Spanning a period of eight years from 1922 to 1930, the diary chronicles the author’s inner agonies experienced as a young bachelor and teacher in the colony wishing to marry one of his Korean female students but facing various social and cultural constraints imposed by the Japanese colonial community. Jōkō’s diary enables us to investigate the tensions between his love interest and the social expectation of his Japanese contemporaries, and address larger issues such as the management of interethnic intimacy in the colony and the regulation of the bachelorhood of young Japanese male colonials.

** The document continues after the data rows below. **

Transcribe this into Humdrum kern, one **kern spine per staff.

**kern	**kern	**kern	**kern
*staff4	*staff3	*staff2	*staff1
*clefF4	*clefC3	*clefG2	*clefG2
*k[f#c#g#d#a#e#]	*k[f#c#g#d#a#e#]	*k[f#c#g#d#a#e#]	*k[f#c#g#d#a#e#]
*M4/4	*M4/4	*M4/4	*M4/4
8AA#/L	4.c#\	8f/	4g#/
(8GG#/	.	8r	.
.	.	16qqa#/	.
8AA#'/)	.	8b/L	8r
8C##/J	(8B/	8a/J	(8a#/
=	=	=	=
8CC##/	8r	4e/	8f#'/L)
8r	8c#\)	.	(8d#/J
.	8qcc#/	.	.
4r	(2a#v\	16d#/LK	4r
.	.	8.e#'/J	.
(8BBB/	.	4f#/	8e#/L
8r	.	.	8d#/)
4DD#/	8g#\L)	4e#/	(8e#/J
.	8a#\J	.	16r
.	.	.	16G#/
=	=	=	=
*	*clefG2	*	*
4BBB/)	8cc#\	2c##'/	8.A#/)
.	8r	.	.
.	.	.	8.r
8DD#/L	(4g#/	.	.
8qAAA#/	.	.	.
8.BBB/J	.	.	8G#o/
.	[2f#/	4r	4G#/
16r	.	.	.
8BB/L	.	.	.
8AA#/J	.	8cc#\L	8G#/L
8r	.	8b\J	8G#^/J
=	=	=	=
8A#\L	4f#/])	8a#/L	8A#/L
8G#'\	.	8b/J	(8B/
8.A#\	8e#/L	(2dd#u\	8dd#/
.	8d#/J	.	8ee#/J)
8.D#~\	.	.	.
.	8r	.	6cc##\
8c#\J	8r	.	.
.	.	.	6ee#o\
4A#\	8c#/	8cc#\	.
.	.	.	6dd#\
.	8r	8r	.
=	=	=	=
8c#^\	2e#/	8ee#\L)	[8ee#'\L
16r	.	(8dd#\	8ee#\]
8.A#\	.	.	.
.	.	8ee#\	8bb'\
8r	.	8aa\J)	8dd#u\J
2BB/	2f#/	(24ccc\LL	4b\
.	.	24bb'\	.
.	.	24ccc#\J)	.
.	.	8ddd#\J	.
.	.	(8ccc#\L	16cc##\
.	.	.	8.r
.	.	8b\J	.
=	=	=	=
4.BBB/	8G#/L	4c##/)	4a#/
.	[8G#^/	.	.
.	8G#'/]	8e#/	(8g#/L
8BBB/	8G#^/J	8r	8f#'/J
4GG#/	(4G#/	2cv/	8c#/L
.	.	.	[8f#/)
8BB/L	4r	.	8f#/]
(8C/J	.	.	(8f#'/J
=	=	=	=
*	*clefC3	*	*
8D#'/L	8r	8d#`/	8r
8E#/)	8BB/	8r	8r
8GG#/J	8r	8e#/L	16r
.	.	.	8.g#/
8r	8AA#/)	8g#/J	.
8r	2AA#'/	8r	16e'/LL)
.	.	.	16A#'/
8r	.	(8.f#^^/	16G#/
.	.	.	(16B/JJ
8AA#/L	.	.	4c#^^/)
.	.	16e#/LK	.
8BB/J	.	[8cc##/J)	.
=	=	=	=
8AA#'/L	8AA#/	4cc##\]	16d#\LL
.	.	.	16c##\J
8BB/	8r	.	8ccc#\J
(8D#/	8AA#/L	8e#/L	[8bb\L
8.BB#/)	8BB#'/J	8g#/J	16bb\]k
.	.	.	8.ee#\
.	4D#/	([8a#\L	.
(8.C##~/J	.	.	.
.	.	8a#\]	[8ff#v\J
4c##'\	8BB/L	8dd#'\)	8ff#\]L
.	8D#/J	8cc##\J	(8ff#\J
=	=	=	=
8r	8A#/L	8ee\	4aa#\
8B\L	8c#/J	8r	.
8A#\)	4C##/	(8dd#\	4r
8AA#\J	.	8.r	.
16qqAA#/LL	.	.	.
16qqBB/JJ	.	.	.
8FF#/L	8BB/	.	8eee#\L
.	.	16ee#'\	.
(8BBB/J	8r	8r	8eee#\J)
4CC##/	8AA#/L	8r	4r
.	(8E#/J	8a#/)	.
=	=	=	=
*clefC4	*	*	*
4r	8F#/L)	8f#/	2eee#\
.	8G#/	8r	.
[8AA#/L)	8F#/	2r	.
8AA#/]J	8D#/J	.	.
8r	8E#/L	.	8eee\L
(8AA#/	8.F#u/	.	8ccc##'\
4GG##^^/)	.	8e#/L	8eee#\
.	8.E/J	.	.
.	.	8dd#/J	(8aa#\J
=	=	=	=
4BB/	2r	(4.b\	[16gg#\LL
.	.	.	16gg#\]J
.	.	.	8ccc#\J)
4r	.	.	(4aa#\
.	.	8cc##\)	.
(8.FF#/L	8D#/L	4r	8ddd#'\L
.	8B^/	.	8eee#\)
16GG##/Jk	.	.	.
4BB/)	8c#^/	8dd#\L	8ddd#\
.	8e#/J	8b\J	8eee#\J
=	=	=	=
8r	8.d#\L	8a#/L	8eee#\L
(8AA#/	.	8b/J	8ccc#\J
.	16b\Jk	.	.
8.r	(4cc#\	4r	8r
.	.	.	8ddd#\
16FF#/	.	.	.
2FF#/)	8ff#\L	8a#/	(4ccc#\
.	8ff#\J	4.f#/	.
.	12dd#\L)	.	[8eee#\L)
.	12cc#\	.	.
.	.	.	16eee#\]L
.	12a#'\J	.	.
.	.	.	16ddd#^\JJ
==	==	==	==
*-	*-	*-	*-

The Moral and Spiritual Education of Japanese Youth in Colonial Korea
Nicole Cohen, Columbia University
Attention to the Japanese experience in the two-tiered education system of Korea, 1910–1945, provides a rare glimpse of what it was like for young, colonial elites to come of age in the empire. At the same time, it elucidates the fears and concerns plaguing the adults who raised them. One of the greatest fears was that by growing up in colonial Korea, these children did not "know" Japan (nihon wo shiranai). How were educators to inculcate them with Japanese spirit, culture and identity when few of them had actually set foot in Japan proper? While this paper examines how Japanese children were brought up to become good subjects of Japan, it demonstrates how over time, they increasingly began to identify themselves with Korea—not as Koreans, but as the Japanese of Chōsen. Developing a sense of pride of place and experience, many second generation Japanese in Korea expressed a desire to do long-lasting good in it. Moreover as "the future generation of tomorrow’s Chōsen" they saw this as their responsibility.
Retooling Food as the State Apparatus in the 1940s: Healthy Body and "Japanese-ness"
Helen J. S. Lee, University of Florida
"Everyday life" is a growing concern in postcolonial studies that has generated scholastic debates in recent decades and given rise to a new strand of scholarly works (e.g., Julia Clancy-Smith and Ann Stoler). This paper situates "food" within Japan’s colonial discourse of the domestic sphere, Katei, and explores how it becomes a central instrument in organizing the everyday life in the home, and how food preparation and consumption are used as indispensable apparatuses in molding "Japanese" sentiments. Maintenance of "Japanese" identity was particularly critical for those Japanese settlers in colonial territories who straddled, in one form or another, their "home" culture and those of the other. Rather than what one did in the public sphere, what emerged as a central concern for colonial officers in the colonies was what one ate or spoke, or with whom one shared a bed or played in the private arena where no surveillance measure operated. Thus, management of the home was an enduring concern throughout Japan’s colonial dominance that became linked to defining motherhood, sustaining "Japanese-ness" and manufacturing healthy bodies. By focusing on the 1942 cookbook published by the women’s section of Ryokki Renmei (Green Flag Association) in colonial Korea I show how the colonial discourse on food culminates in the early 1940s as a central vehicle in re-defining the body and "Japanese-ness" and re-orienting, appropriating, and "totalizing" everyday life toward the escalating war effort.